Starting at the line that contains "Схема работы" and ending at the last line of the items below, arrange each line as a row of a Markdown table with the columns No. and Text. Number the rows, and omit blank lines and the pictures.

==============================

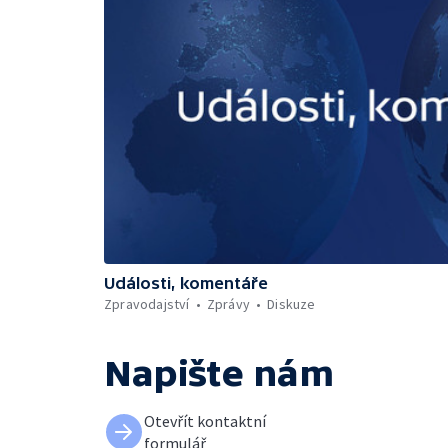
Události, komentáře
Zpravodajství
Zprávy
Diskuze
Napište nám
Otevřít kontaktní
formulář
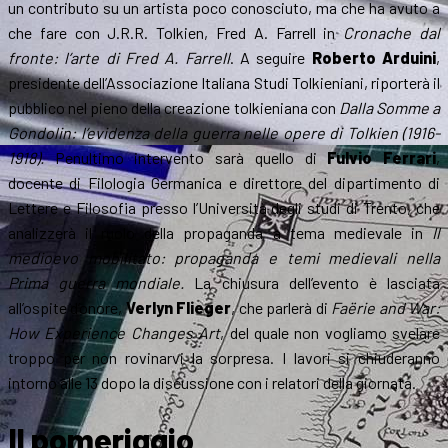
un contributo su un artista poco conosciuto, ma che ha avuto a
che fare con J.R.R. Tolkien, Fred A. Farrell in
Cronache dal
fronte: l’arte di Fred A. Farrell
. A seguire
Roberto Arduini
,
presidente dell’Associazione Italiana Studi Tolkieniani, riporterà il
pubblico nel pieno della creazione tolkieniana con
Dalla Somme a
Gondolin: l’evidenza della guerra nelle opere di Tolkien (1916-
1918).
Penultimo intervento sarà quello di
Fulvio Ferrari
,
docente di Filologia Germanica e direttore del dipartimento di
Lettere e Filosofia presso l’Università degli studi di Trento, che
analizzerà il ruolo della propaganda a tema medievale in
Il
medioevo mobilitato: propaganda e temi medievali nella
Prima guerra mondiale.
La chiusura dell’evento è lasciata
all’ospite d’onore,
Verlyn Flieger
, che parlerà di
Faërie and War:
How Experience Changes Art
, del quale non vogliamo svelare
troppo per non rovinarvi la sorpresa. I lavori si chiuderanno
intorno alle 13 dopo la discussione con i relatori della giornata.
Il pomeriggio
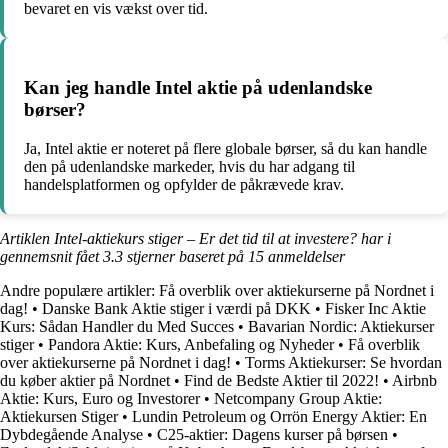
bevaret en vis vækst over tid.
Kan jeg handle Intel aktie på udenlandske
børser?
Ja, Intel aktie er noteret på flere globale børser, så du kan handle
den på udenlandske markeder, hvis du har adgang til
handelsplatformen og opfylder de påkrævede krav.
Artiklen Intel-aktiekurs stiger – Er det tid til at investere? har i
gennemsnit fået
3.3
stjerner baseret på
15
anmeldelser
Andre populære artikler:
Få overblik over aktiekurserne på Nordnet i
dag!
•
Danske Bank Aktie stiger i værdi på DKK
•
Fisker Inc Aktie
Kurs: Sådan Handler du Med Succes
•
Bavarian Nordic: Aktiekurser
stiger
•
Pandora Aktie: Kurs, Anbefaling og Nyheder
•
Få overblik
over aktiekurserne på Nordnet i dag!
•
Torms Aktiekurser: Se hvordan
du køber aktier på Nordnet
•
Find de Bedste Aktier til 2022!
•
Airbnb
Aktie: Kurs, Euro og Investorer
•
Netcompany Group Aktie:
Aktiekursen Stiger
•
Lundin Petroleum og Orrön Energy Aktier: En
Dybdegående Analyse
•
C25-aktier: Dagens kurser på børsen
•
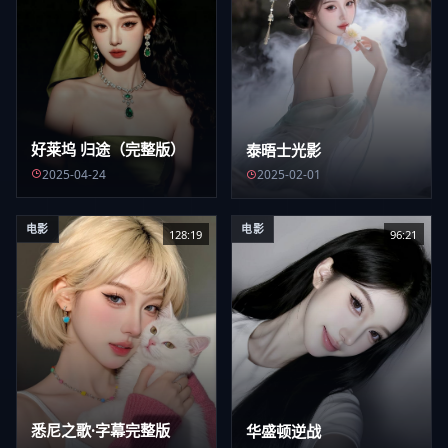
好莱坞 归途（完整版）
泰晤士光影
2025-04-24
2025-02-01
电影
电影
128:19
96:21
悉尼之歌·字幕完整版
华盛顿逆战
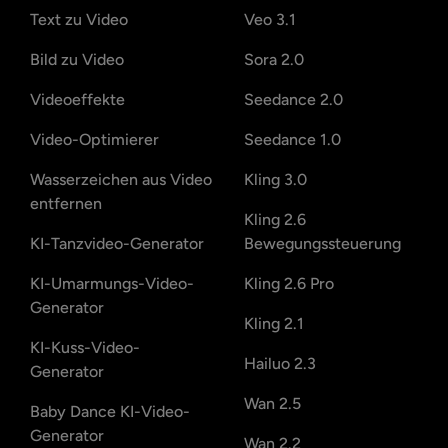
Text zu Video
Veo 3.1
Bild zu Video
Sora 2.0
Videoeffekte
Seedance 2.0
Video-Optimierer
Seedance 1.0
Wasserzeichen aus Video
Kling 3.0
entfernen
Kling 2.6
KI-Tanzvideo-Generator
Bewegungssteuerung
KI-Umarmungs-Video-
Kling 2.6 Pro
Generator
Kling 2.1
KI-Kuss-Video-
Hailuo 2.3
Generator
Wan 2.5
Baby Dance KI-Video-
Generator
Wan 2.2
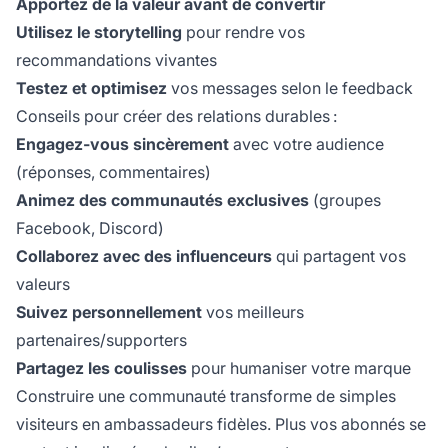
Apportez de la valeur avant de convertir
Utilisez le storytelling
pour rendre vos
recommandations vivantes
Testez et optimisez
vos messages selon le feedback
Conseils pour créer des relations durables :
Engagez-vous sincèrement
avec votre audience
(réponses, commentaires)
Animez des communautés exclusives
(groupes
Facebook, Discord)
Collaborez avec des influenceurs
qui partagent vos
valeurs
Suivez personnellement
vos meilleurs
partenaires/supporters
Partagez les coulisses
pour humaniser votre marque
Construire une communauté transforme de simples
visiteurs en ambassadeurs fidèles. Plus vos abonnés se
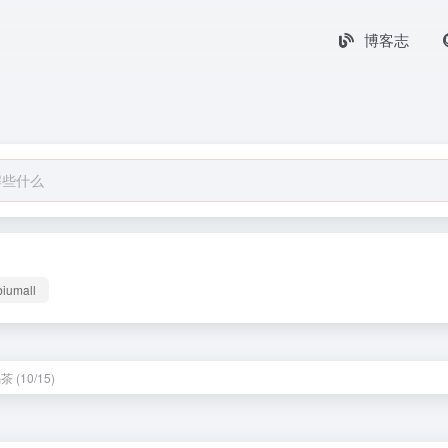
博客志
biumall
 (10/15)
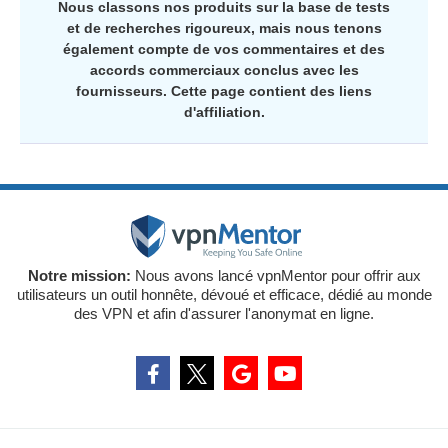
Nous classons nos produits sur la base de tests
et de recherches rigoureux, mais nous tenons
également compte de vos commentaires et des
accords commerciaux conclus avec les
fournisseurs. Cette page contient des liens
d'affiliation.
Notre mission:
Nous avons lancé vpnMentor pour offrir aux
utilisateurs un outil honnête, dévoué et efficace, dédié au monde
des VPN et afin d'assurer l'anonymat en ligne.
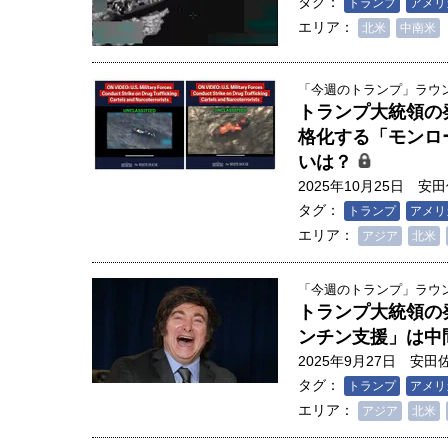
タグ：
トランプ
アメリ
エリア：
北米
中南米
「今週のトランプ」ラウンド
トランプ大統領の発
格化する「モンロ
いは？
2025年10月25日
安田
タグ：
トランプ
アメリ
エリア：
アジア
北米
「今週のトランプ」ラウンド
トランプ大統領の
ンチン支援」は中
2025年9月27日
安田
タグ：
トランプ
アメリ
エリア：
アジア
北米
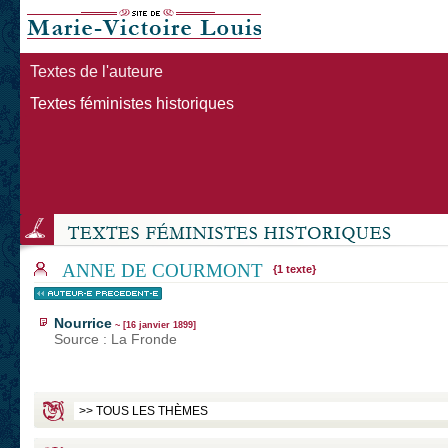
Textes de l'auteure
Textes féministes historiques
ANNE DE COURMONT
{1 texte}
Nourrice
~ [16 janvier 1899]
Source : La Fronde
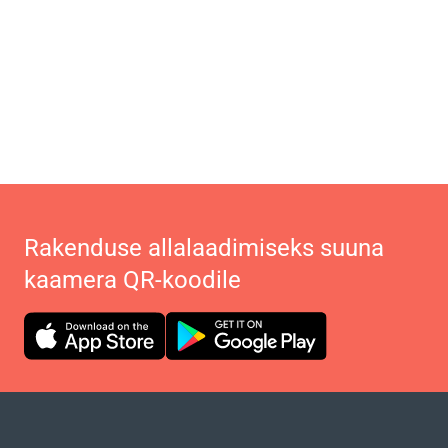
Rakenduse allalaadimiseks suuna
kaamera QR-koodile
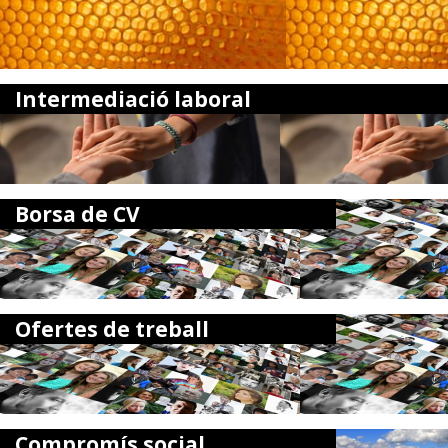
Intermediació laboral
Borsa de CV
Ofertes de treball
Compromís social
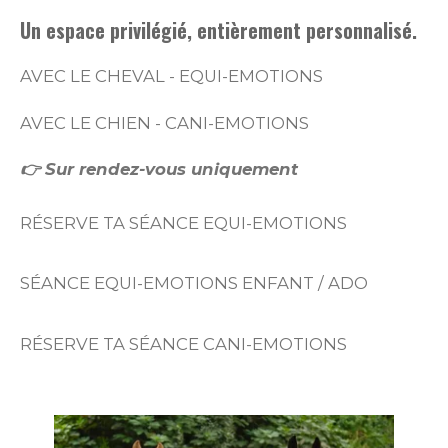
Un espace privilégié, entièrement personnalisé.
AVEC LE CHEVAL - EQUI-EMOTIONS
AVEC LE CHIEN - CANI-EMOTIONS
👉 Sur rendez-vous uniquement
RÉSERVE TA SÉANCE EQUI-EMOTIONS
SÉANCE EQUI-EMOTIONS ENFANT / ADO
RÉSERVE TA SÉANCE CANI-EMOTIONS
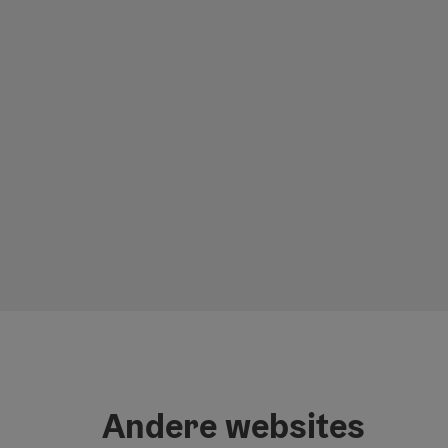
Andere websites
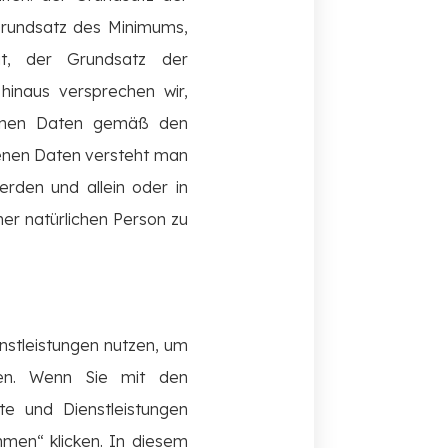
Grundsatz des Minimums,
it, der Grundsatz der
hinaus versprechen wir,
genen Daten gemäß den
genen Daten versteht man
erden und allein oder in
ner natürlichen Person zu
enstleistungen nutzen, um
hen. Wenn Sie mit den
te und Dienstleistungen
mmen“ klicken. In diesem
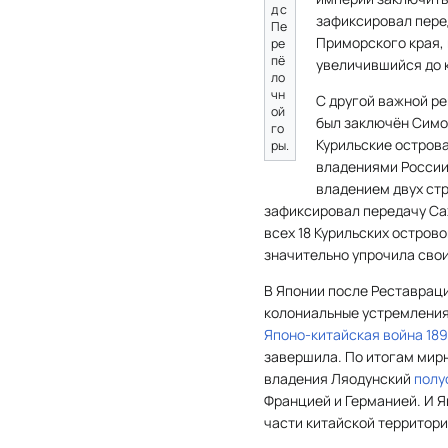
д с
зафиксировал пере
Пе
Приморского края, г
ре
пё
увеличившийся до 
ло
чн
С другой важной ре
ой
был заключён Симо
го
Курильские острова
ры.
владениями России
владением двух стр
зафиксировал передачу Са
всех 18 Курильских остров
значительно упрочила свои
В Японии после Реставрац
колониальные устремления
Японо-китайская война 189
завершила. По итогам мирн
владения Ляодунский
полу
Францией и Германией. И Я
части китайской территори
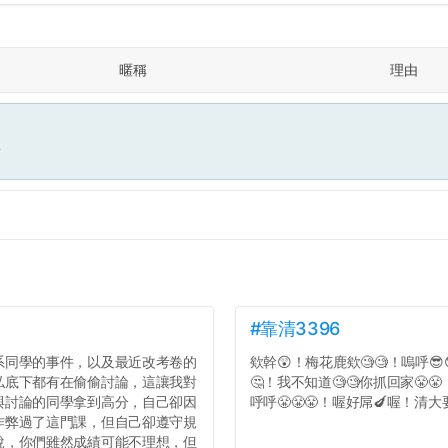
暱稱
理由
面
#靠清3396
系同學的事件，以及最近改考卷的
欸幹😲！梅花鹿欸🧐🧐！嗚呼😎
私底下都有在偷偷討論，這讓我對
🤔！我不知道🧐🧐你抓回家😤
與討論的同學拿到高分，自己卻因
呼呼😤😤😤！喔好屌🍆喔！清大要
作弊過了這門課，但自己卻遵守規
說，你們雖然成績可能不理想，但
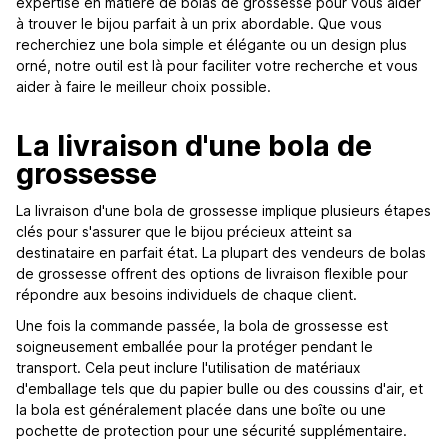
expertise en matière de bolas de grossesse pour vous aider
à trouver le bijou parfait à un prix abordable. Que vous
recherchiez une bola simple et élégante ou un design plus
orné, notre outil est là pour faciliter votre recherche et vous
aider à faire le meilleur choix possible.
La livraison d'une bola de
grossesse
La livraison d'une bola de grossesse implique plusieurs étapes
clés pour s'assurer que le bijou précieux atteint sa
destinataire en parfait état. La plupart des vendeurs de bolas
de grossesse offrent des options de livraison flexible pour
répondre aux besoins individuels de chaque client.
Une fois la commande passée, la bola de grossesse est
soigneusement emballée pour la protéger pendant le
transport. Cela peut inclure l'utilisation de matériaux
d'emballage tels que du papier bulle ou des coussins d'air, et
la bola est généralement placée dans une boîte ou une
pochette de protection pour une sécurité supplémentaire.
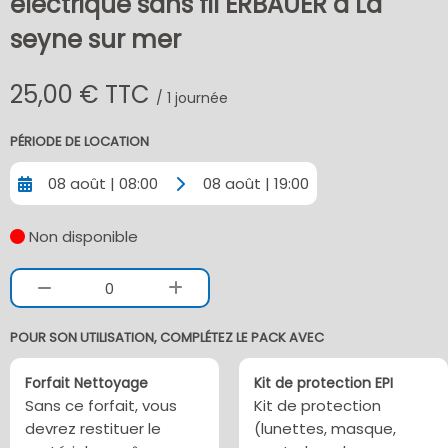
électrique sans fil ERBAUER à La
seyne sur mer
25,00 € TTC
/ 1 journée
PÉRIODE DE LOCATION
08 août | 08:00
08 août | 19:00
Non disponible
0
POUR SON UTILISATION, COMPLÉTEZ LE PACK AVEC
Forfait Nettoyage
Kit de protection EPI
Sans ce forfait, vous
Kit de protection
devrez restituer le
(lunettes, masque,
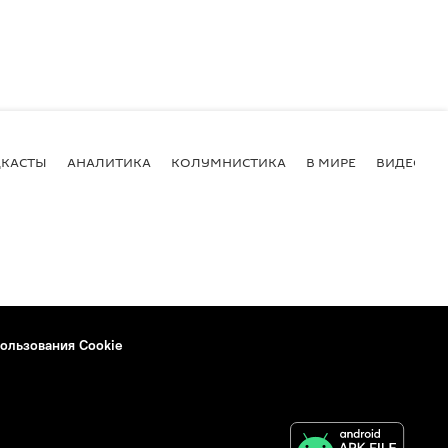
КАСТЫ
АНАЛИТИКА
КОЛУМНИСТИКА
В МИРЕ
ВИДЕО
ользования Cookie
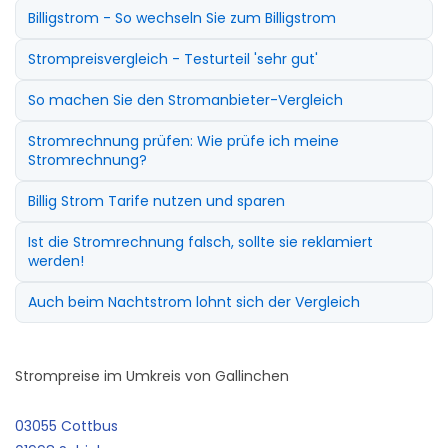
Billigstrom - So wechseln Sie zum Billigstrom
Strompreisvergleich - Testurteil 'sehr gut'
So machen Sie den Stromanbieter-Vergleich
Stromrechnung prüfen: Wie prüfe ich meine
Stromrechnung?
Billig Strom Tarife nutzen und sparen
Ist die Stromrechnung falsch, sollte sie reklamiert
werden!
Auch beim Nachtstrom lohnt sich der Vergleich
Strompreise im Umkreis von Gallinchen
03055 Cottbus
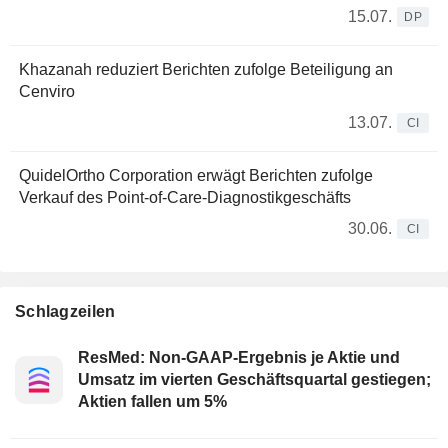
15.07.
DP
Khazanah reduziert Berichten zufolge Beteiligung an
Cenviro
13.07.
CI
QuidelOrtho Corporation erwägt Berichten zufolge
Verkauf des Point-of-Care-Diagnostikgeschäfts
30.06.
CI
Schlagzeilen
ResMed: Non-GAAP-Ergebnis je Aktie und
Umsatz im vierten Geschäftsquartal gestiegen;
Aktien fallen um 5%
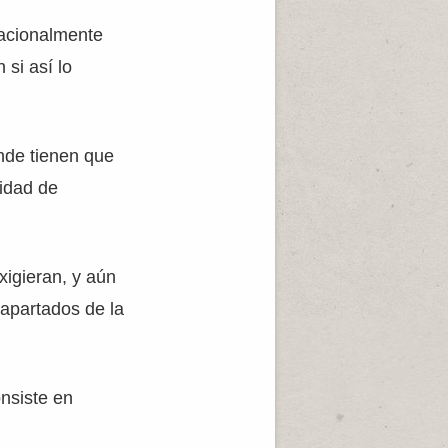
cacionalmente
 si así lo
onde tienen que
lidad de
xigieran, y aún
 apartados de la
nsiste en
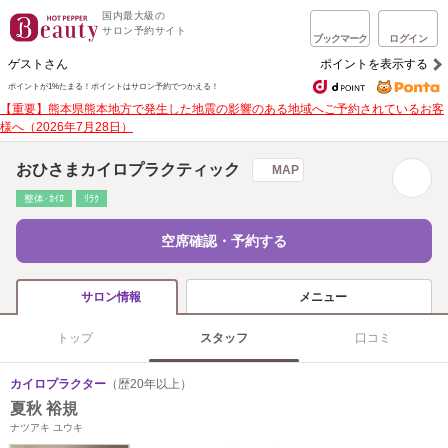
国内最大級の
サロン予約サイト
ブックマーク
ログイン
ゲストさん
ポイントを表示する
ポイントが1%たまる！
ポイントはサロン予約でつかえる！
【重要】熊本県熊本地方で発生した地震の影響のある地域へご予約されているお客
様へ（2026年7月28日）
おひさまカイロプラクティック
MAP
整体･ｶｲﾛ
ﾘﾗｸ
空席確認・予約する
メニュー
サロン情報
トップ
スタッフ
口コミ
カイロプラクター
（歴20年以上）
夏秋 裕規
ナツアキ ユウキ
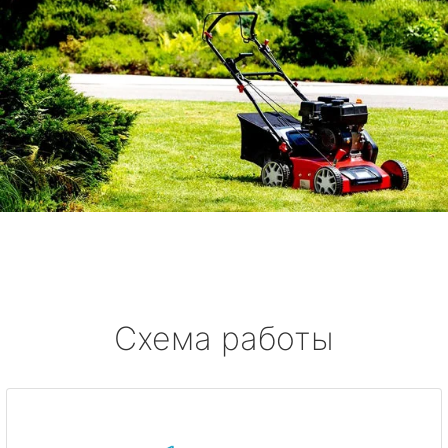
Схема работы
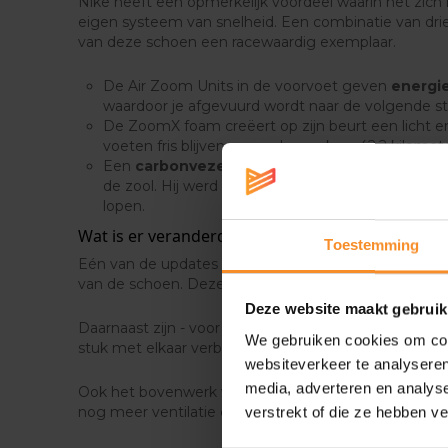
Nike heeft een opmerkelijk voordeel waarin het zich
eigen systeem van snelheid. Een combinatie van dr
van deze schoen een racewaardig exemplaar.
De Air Zoom Units in de voorvoet geven
energi
waardoor je afgevuurd wordt naar de volgende st
De ZoomX foam creëert op zijn beurt een licht 
voeten fris blijven aanvoelen, ook na 42,2 kilomet
Een
carbonvezelplaat
- de Nike Flyplate - loop
de zool. Hij werd bovendien breder gemaakt voor ex
lopen.
Wat is er veranderd aan de nieuwe Alphafly?
Toestemming
Eén van de updates is de carbonvezelplaat - de Flypa
van de schoen. Deze plaat werd breder gemaakt voor 
Deze website maakt gebruik
Daarnaast zijn - voor het eerst in Nike's geschiedenis
We gebruiken cookies om cont
stuk met elkaar verbonden. Dat zorgt voor een soepe
websiteverkeer te analyseren
media, adverteren en analys
Ook het bovenwerk werd vernieuwd met de Atomknit
nog meer ventilatie en een steviger gevoel rond je 
verstrekt of die ze hebben v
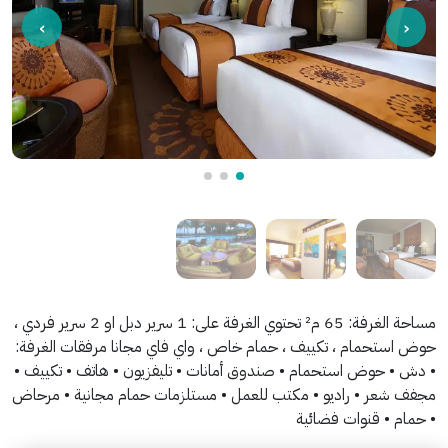
مساحة الغرفة: 65 م² تحتوي الغرفة على: 1 سرير دبل او 2 سرير فردي ،
حوض استحمام ، تكييف ، حمام خاص ، واي فاي مجانا مرفقات الغرفة:
• دش • حوض استحمام • صندوق أمانات • تليفزيون • هاتف • تكييف •
مجفف شعر • راديو • مكتب للعمل • مستلزمات حمام مجانية • مرحاض
• حمام • قنوات فضائية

==============================

#### WRITTEN ANSWER
| No. | Text |
|---|---|
| 1 | Схема работы |
| 2 | Nike heeft een opmerkelijk voordeel waarin het zich |
| 3 | eigen systeem van snelheid. Een combinatie van dr |
| 4 | van deze schoen een racewaardig exemplaar. |
| 5 | De Air Zoom Units in de voorvoet geven |
| 6 | energi |
| 7 | waardoor je afgevuurd wordt naar de volgende st |
| 8 | De ZoomX foam creëert op zijn beurt een licht  |
| 9 | voeten fris blijven aanvoelen, ook na 42,2 kilomet |
| 10 | Een |
| 11 | carbonvezelplaat |
| 12 | - de Nike Flyplate - loop |
| 13 | de zool. Hij werd bovendien breder gemaakt voor ex |
| 14 | lopen. |
| 15 | Wat is er veranderd aan de nieuwe Alphafly? |
| 16 | Toestemming |
| 17 | Eén van de updates is de carbonvezelplaat - de Flypa |
| 18 | van de schoen. Deze plaat werd breder gemaakt voor  |
| 19 | Deze website maakt gebruik |
| 20 | Daarnaast zijn - voor het eerst in Nike's geschiedenis |
| 21 | We gebruiken cookies om cont |
| 22 | stuk met elkaar verbonden. Dat zorgt voor een soepe |
| 23 | websiteverkeer te analyseren |
| 24 | media, adverteren en analys |
| 25 | Ook het bovenwerk werd vernieuwd met de Atomknit |
| 26 | nog meer ventilatie en een steviger gevoel rond je  |
| 27 | verstrekt of die ze hebben v |
| 28 | مساحة الغرفة: 65 م² تحتوي الغرفة على: 1 سرير دبل او 2 سرير فردي ، |
| 29 | حوض استحمام ، تكييف ، حمام خاص ، واي فاي مجانا مرفقات الغرفة: |
| 30 | • دش • حوض استحمام • صندوق أمانات • تليفزيون • هاتف • تكييف • |
| 31 | مجفف شعر • راديو • مكتب للعمل • مستلزمات حمام مجانية • مرحاض |
| 32 | • حمام • قنوات فضائية |